- _EXERCISE OBJECTIVE_:
Could you print, exactly as they stand, the lines from the one holding "Image width covers 83.3°." to the end of the data below, and nothing more?

(Object localization data)
━━━━━━━━━━━━━━━━

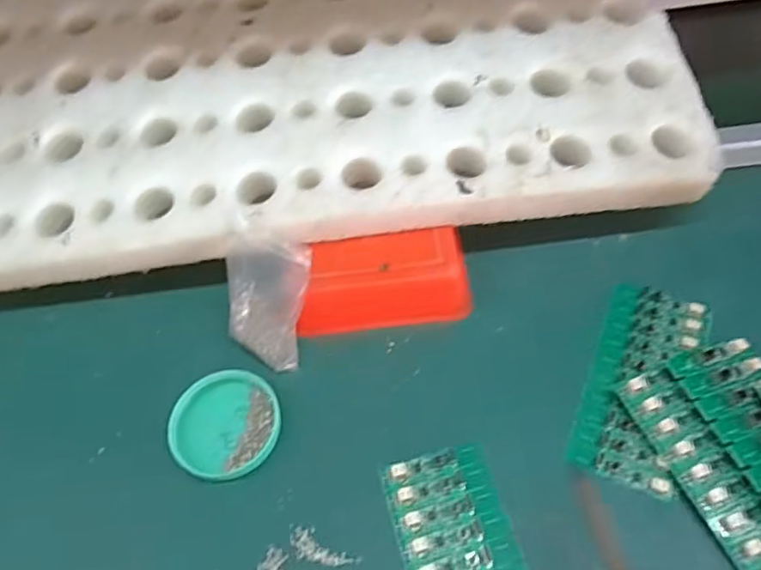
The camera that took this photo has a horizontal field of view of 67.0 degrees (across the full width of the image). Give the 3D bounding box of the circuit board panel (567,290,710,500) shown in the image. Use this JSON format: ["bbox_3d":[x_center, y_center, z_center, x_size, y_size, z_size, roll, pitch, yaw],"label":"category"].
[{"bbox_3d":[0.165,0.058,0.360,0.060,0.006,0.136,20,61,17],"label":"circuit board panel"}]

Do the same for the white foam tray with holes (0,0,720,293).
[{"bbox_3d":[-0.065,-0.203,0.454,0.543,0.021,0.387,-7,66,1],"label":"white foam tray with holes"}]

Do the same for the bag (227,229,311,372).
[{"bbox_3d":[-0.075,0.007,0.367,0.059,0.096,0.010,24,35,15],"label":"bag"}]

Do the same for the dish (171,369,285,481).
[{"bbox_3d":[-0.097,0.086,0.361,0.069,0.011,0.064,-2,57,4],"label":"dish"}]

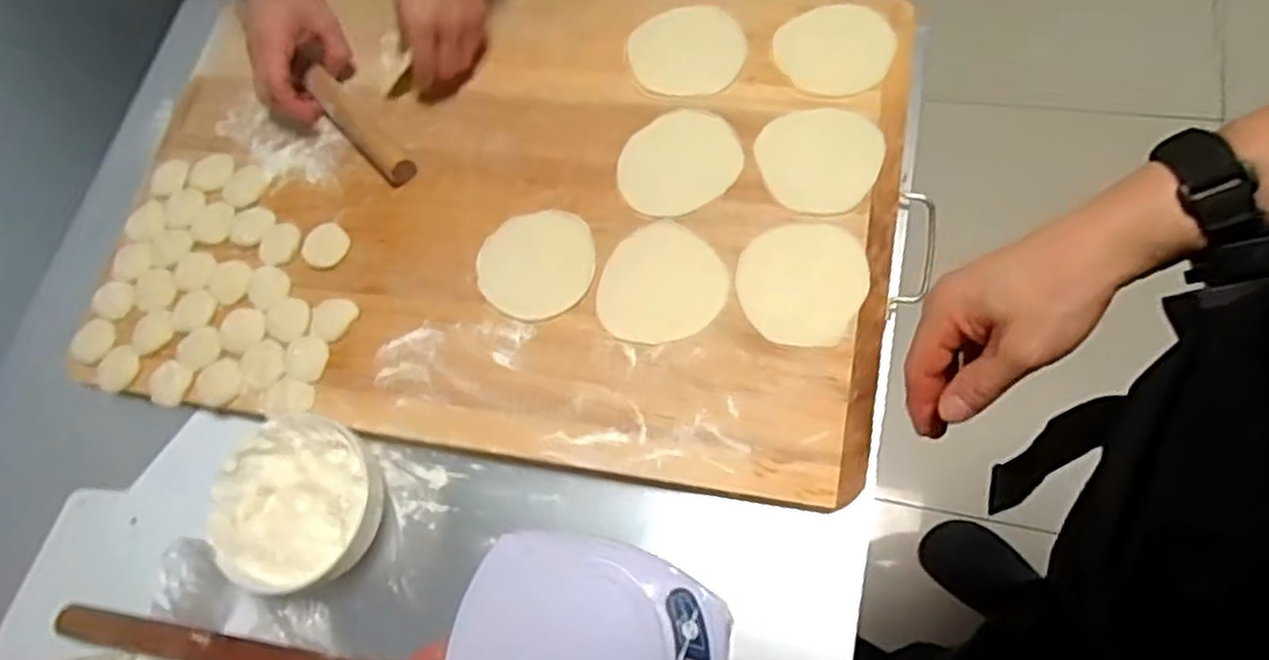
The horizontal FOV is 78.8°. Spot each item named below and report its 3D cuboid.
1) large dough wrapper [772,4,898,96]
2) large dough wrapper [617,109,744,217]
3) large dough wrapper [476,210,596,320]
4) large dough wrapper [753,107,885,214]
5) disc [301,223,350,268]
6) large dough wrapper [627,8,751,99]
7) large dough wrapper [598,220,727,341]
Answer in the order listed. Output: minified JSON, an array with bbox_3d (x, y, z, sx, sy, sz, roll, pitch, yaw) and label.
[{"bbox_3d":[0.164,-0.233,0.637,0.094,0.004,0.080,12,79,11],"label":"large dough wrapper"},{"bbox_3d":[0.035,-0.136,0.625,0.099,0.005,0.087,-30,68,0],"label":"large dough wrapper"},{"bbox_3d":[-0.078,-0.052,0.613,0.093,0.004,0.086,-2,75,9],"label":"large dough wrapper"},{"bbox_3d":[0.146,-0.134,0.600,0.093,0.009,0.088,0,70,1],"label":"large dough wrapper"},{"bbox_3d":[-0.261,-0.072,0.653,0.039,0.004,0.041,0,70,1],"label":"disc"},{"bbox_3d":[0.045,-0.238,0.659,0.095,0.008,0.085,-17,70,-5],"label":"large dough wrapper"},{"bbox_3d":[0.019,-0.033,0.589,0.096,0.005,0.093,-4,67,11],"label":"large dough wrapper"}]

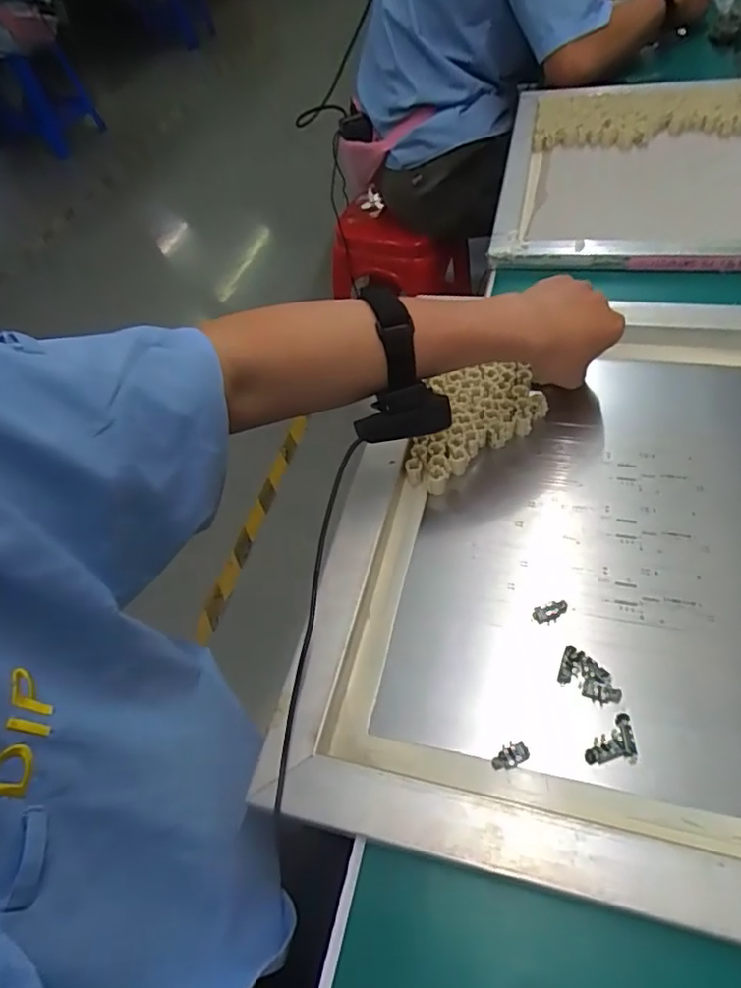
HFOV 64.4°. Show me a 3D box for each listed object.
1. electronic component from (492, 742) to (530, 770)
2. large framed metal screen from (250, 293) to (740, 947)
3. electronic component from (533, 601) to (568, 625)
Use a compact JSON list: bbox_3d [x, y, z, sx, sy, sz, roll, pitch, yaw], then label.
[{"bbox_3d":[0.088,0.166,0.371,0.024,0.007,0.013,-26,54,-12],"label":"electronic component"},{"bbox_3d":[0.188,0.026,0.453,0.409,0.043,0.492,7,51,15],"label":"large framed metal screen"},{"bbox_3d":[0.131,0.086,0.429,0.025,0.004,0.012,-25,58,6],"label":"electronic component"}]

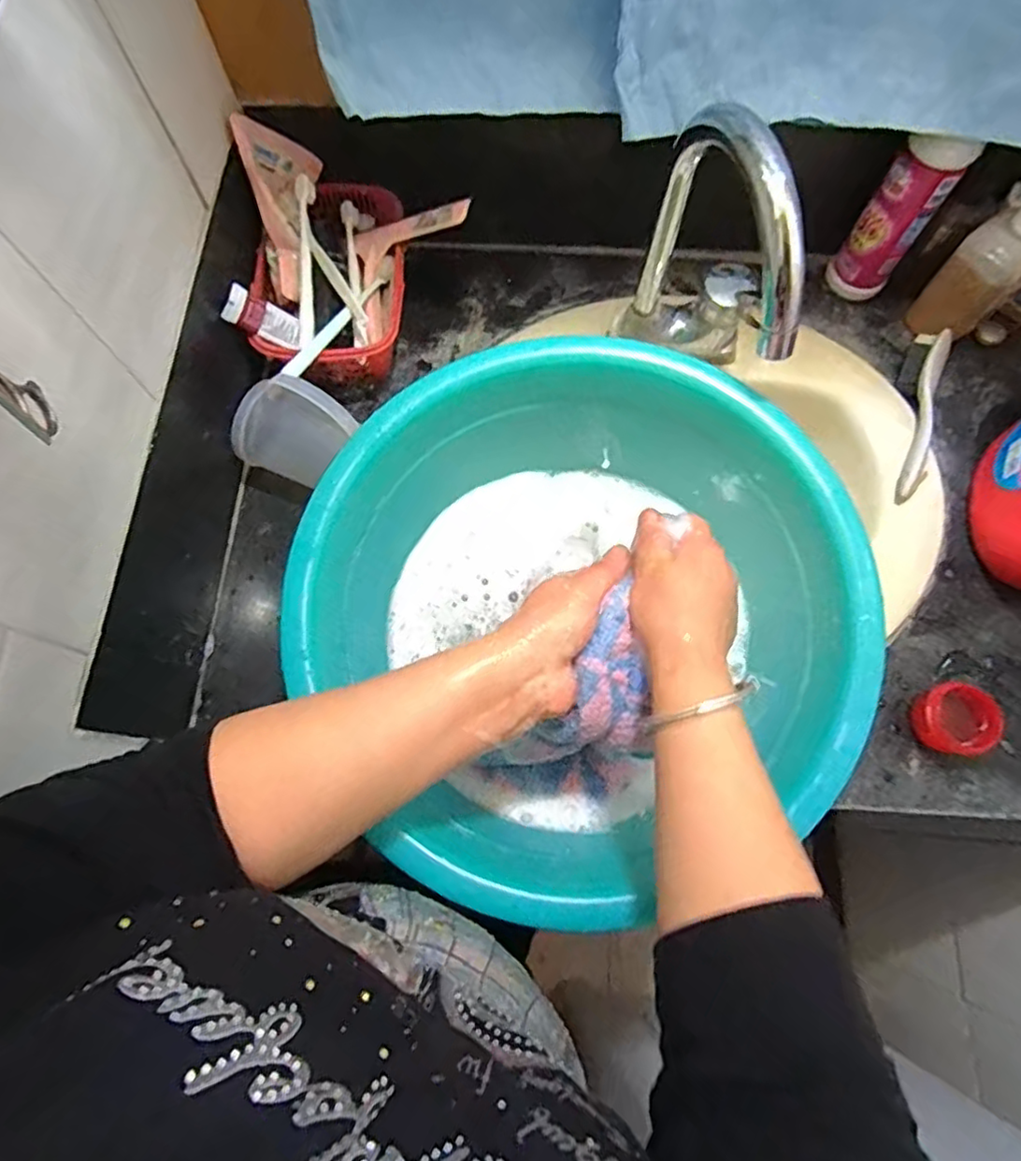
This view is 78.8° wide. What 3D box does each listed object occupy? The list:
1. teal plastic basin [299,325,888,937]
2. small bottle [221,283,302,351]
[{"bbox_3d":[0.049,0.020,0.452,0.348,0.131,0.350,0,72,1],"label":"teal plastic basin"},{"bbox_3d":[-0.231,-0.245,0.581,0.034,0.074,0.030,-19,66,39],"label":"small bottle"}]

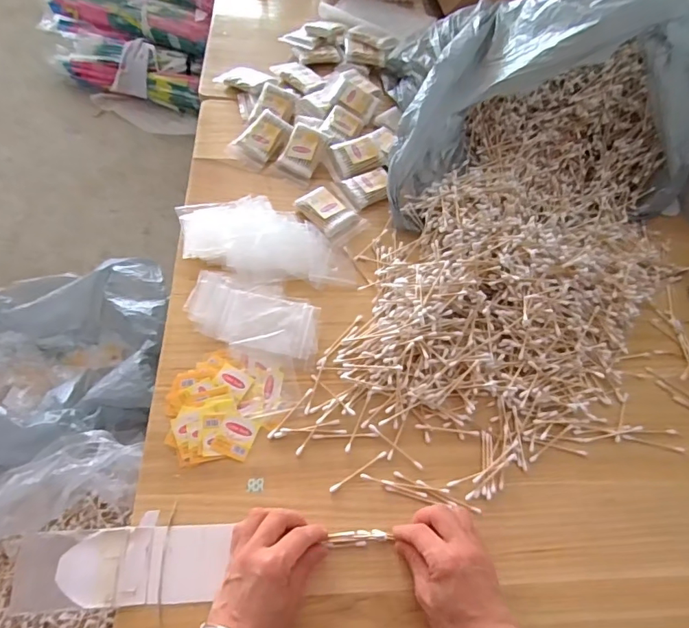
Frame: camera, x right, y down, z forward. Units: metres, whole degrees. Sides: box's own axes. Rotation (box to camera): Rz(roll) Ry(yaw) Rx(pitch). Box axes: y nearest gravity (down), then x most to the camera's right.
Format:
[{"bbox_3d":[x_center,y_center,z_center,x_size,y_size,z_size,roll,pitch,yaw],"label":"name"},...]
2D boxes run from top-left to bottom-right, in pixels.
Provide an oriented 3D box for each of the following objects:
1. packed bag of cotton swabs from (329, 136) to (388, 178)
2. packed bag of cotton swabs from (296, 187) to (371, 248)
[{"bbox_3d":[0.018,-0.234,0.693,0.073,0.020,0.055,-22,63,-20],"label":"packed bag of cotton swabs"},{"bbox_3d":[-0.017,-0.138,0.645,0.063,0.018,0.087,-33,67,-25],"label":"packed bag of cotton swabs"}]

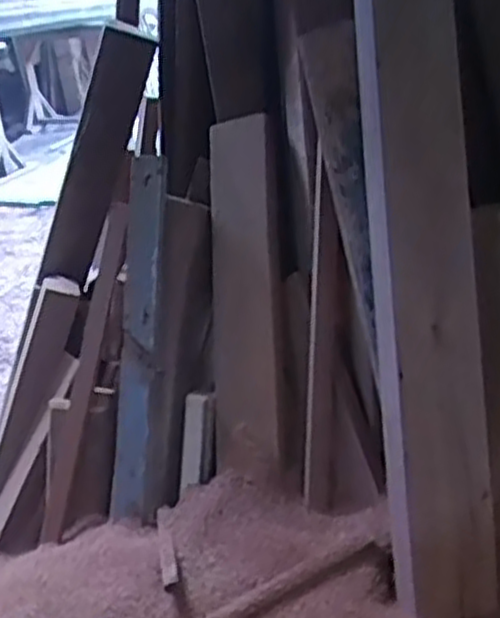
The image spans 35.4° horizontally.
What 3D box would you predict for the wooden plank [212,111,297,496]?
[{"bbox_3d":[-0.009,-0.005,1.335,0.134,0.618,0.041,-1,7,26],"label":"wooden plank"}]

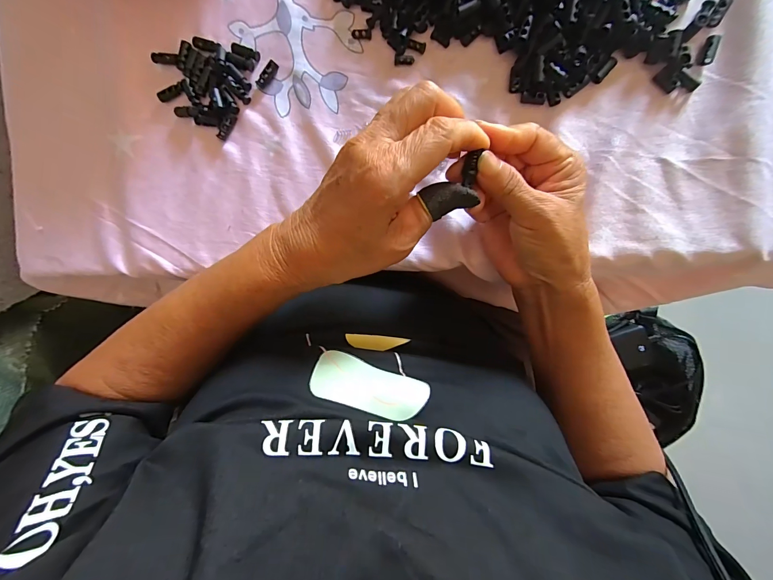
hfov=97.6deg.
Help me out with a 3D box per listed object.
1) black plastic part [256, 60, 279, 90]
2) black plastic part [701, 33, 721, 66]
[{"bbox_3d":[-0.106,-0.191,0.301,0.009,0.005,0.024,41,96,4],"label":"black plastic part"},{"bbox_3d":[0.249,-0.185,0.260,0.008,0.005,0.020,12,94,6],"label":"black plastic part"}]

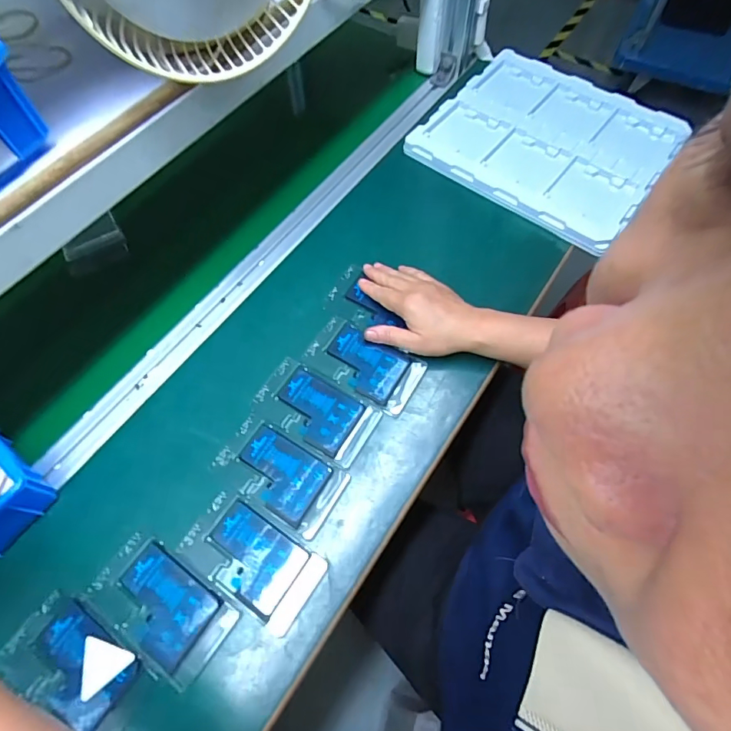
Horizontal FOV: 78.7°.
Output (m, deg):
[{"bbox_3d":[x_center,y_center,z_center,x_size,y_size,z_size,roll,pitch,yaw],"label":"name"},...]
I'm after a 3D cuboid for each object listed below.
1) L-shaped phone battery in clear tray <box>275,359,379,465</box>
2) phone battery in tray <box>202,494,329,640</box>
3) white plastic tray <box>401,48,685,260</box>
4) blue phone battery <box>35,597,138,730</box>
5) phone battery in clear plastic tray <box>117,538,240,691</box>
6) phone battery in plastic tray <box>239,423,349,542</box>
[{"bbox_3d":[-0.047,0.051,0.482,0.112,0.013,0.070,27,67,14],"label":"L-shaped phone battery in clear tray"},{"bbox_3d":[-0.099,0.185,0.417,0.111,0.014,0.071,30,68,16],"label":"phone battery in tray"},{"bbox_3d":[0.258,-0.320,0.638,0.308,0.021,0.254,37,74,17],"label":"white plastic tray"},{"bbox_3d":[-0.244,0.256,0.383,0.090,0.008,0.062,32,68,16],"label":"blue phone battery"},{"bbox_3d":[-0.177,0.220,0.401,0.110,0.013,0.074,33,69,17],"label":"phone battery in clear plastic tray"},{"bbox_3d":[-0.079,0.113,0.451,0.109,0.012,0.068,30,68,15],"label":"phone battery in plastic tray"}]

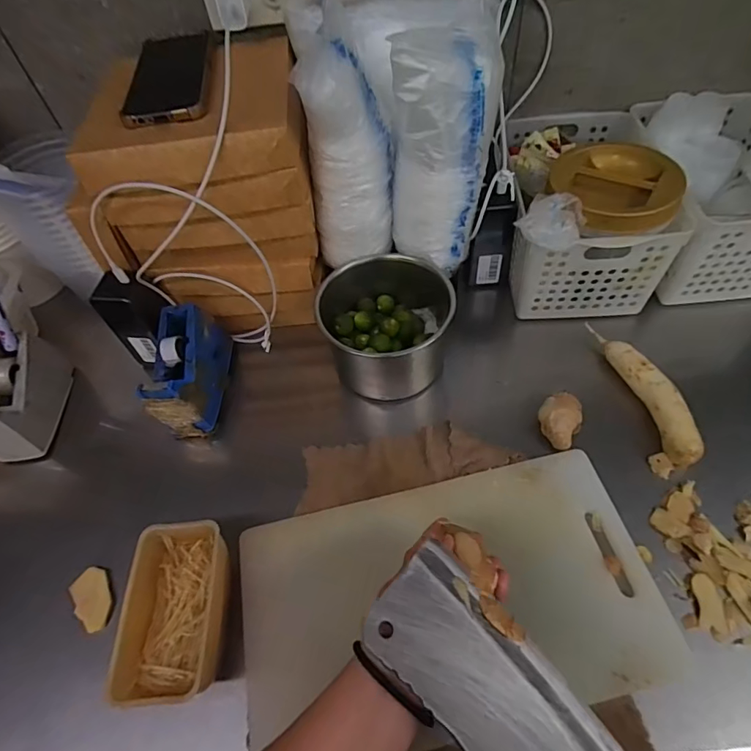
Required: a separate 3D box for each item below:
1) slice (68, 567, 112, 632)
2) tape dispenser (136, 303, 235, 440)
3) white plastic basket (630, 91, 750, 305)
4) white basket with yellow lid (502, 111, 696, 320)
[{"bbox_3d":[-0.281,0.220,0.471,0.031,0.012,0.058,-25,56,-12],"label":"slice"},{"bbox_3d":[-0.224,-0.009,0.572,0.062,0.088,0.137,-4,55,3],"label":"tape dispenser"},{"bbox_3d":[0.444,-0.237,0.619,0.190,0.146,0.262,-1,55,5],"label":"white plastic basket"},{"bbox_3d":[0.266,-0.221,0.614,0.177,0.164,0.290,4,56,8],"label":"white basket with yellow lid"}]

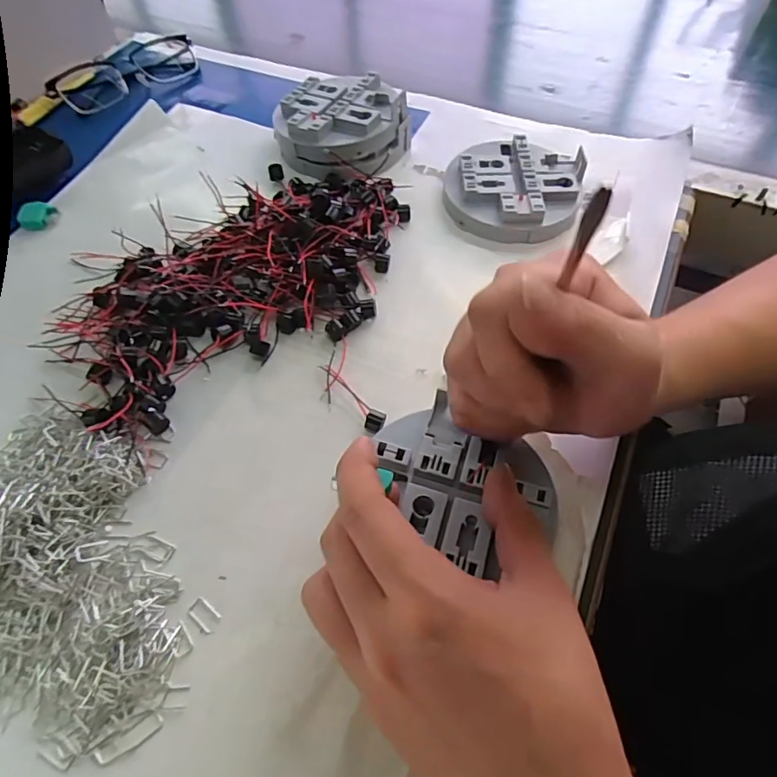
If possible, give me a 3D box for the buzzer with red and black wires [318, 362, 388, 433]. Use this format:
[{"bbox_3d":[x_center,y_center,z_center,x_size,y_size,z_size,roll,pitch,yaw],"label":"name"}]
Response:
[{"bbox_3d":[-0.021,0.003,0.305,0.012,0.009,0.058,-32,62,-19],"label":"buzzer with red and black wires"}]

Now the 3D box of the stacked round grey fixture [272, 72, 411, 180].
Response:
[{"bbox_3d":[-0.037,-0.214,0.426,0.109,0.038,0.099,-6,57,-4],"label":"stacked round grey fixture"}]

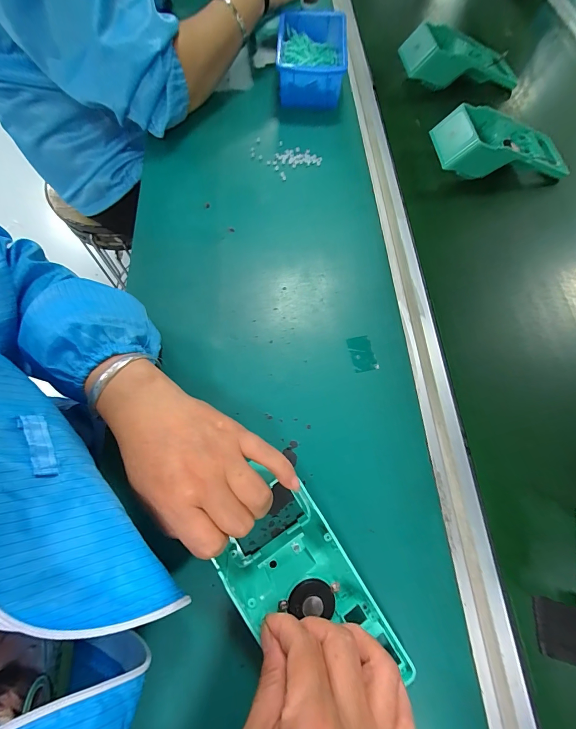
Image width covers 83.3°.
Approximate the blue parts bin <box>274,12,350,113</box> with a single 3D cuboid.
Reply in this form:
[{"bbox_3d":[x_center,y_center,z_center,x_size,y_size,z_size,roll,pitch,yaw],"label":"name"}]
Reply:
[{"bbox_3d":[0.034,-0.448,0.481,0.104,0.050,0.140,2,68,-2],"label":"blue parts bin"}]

━━━━━━━━━━━━━━━━

- _TASK RESPONSE_:
Image width covers 83.3°.
Approximate the blue parts bin <box>274,12,350,113</box> with a single 3D cuboid.
Reply in this form:
[{"bbox_3d":[x_center,y_center,z_center,x_size,y_size,z_size,roll,pitch,yaw],"label":"name"}]
Reply:
[{"bbox_3d":[0.034,-0.448,0.481,0.104,0.050,0.140,2,68,-2],"label":"blue parts bin"}]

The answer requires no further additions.